**TASK:**
Transcribe only part of the material below: the lines from the one containing "San Francisco IHSS Public Authority" through the one containing "Phone: 415-243-4477 / Fax: 415-243-4407", inclusive, exactly as written.

**EXTRACTED RECORDS:**
--*--
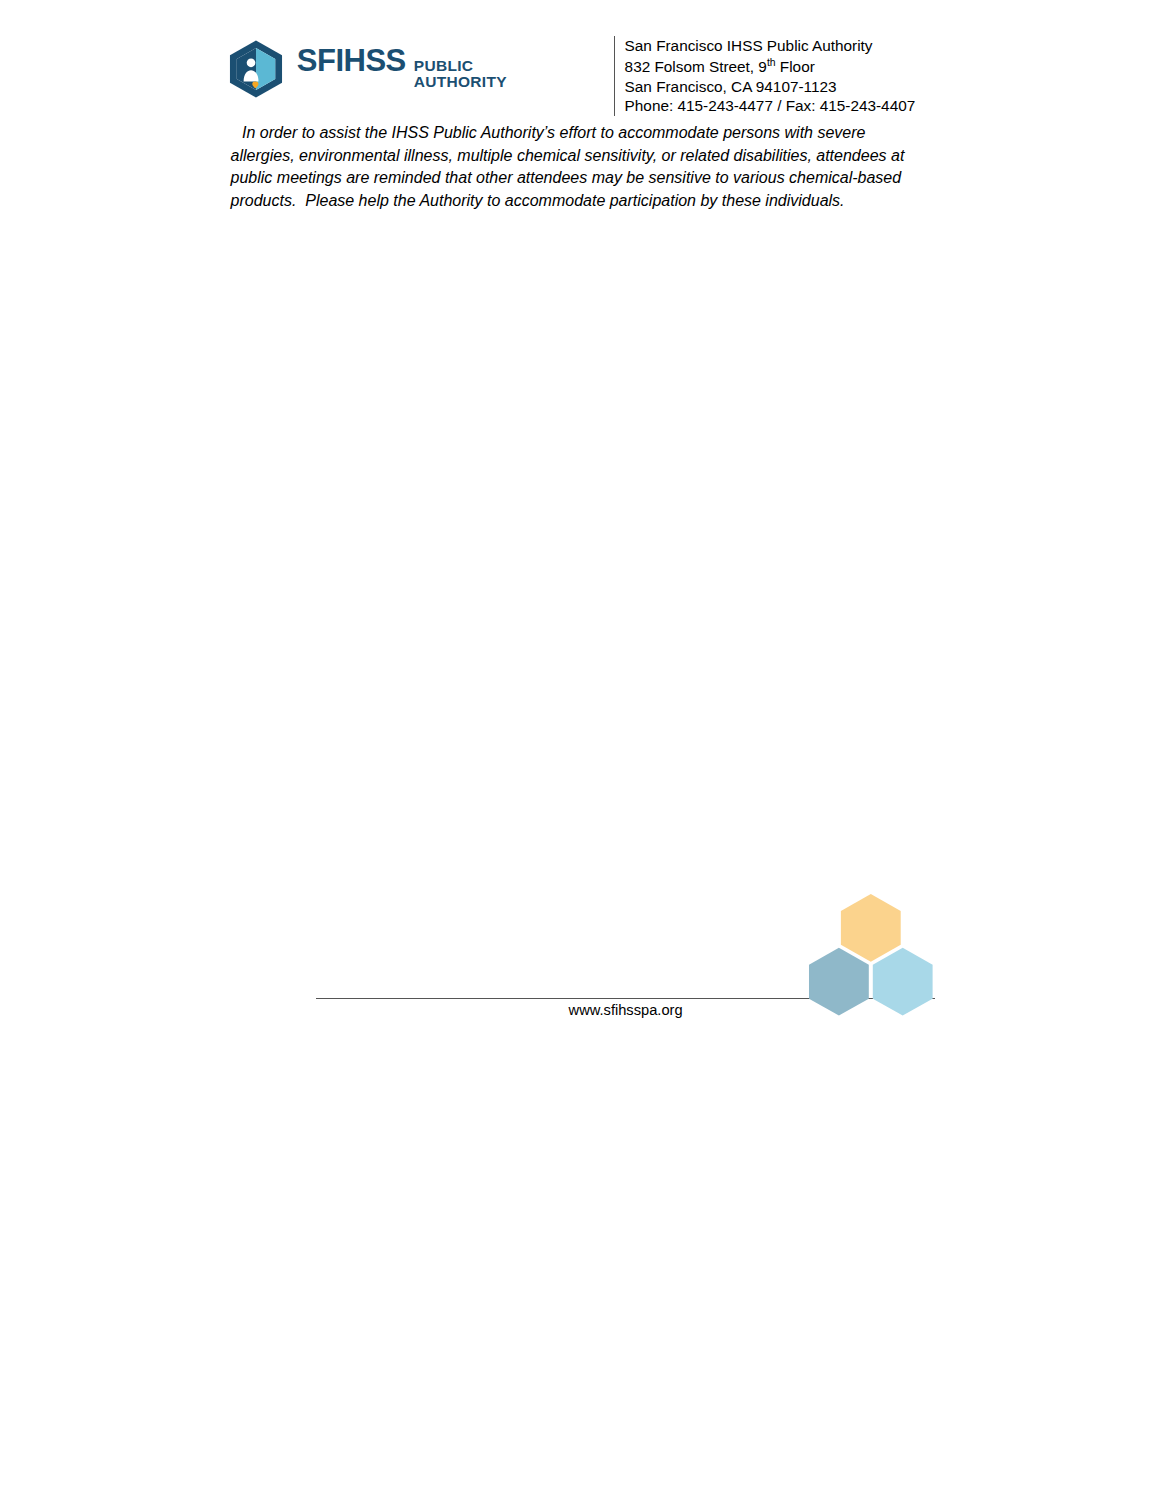SFIHSS PUBLIC AUTHORITY
San Francisco IHSS Public Authority
832 Folsom Street, 9th Floor
San Francisco, CA 94107-1123
Phone: 415-243-4477 / Fax: 415-243-4407
In order to assist the IHSS Public Authority’s effort to accommodate persons with severe allergies, environmental illness, multiple chemical sensitivity, or related disabilities, attendees at public meetings are reminded that other attendees may be sensitive to various chemical-based products. Please help the Authority to accommodate participation by these individuals.
www.sfihsspa.org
--*--
**EXERCISE SOLUTION:**
San Francisco IHSS Public Authority
832 Folsom Street, 9th Floor
San Francisco, CA 94107-1123
Phone: 415-243-4477 / Fax: 415-243-4407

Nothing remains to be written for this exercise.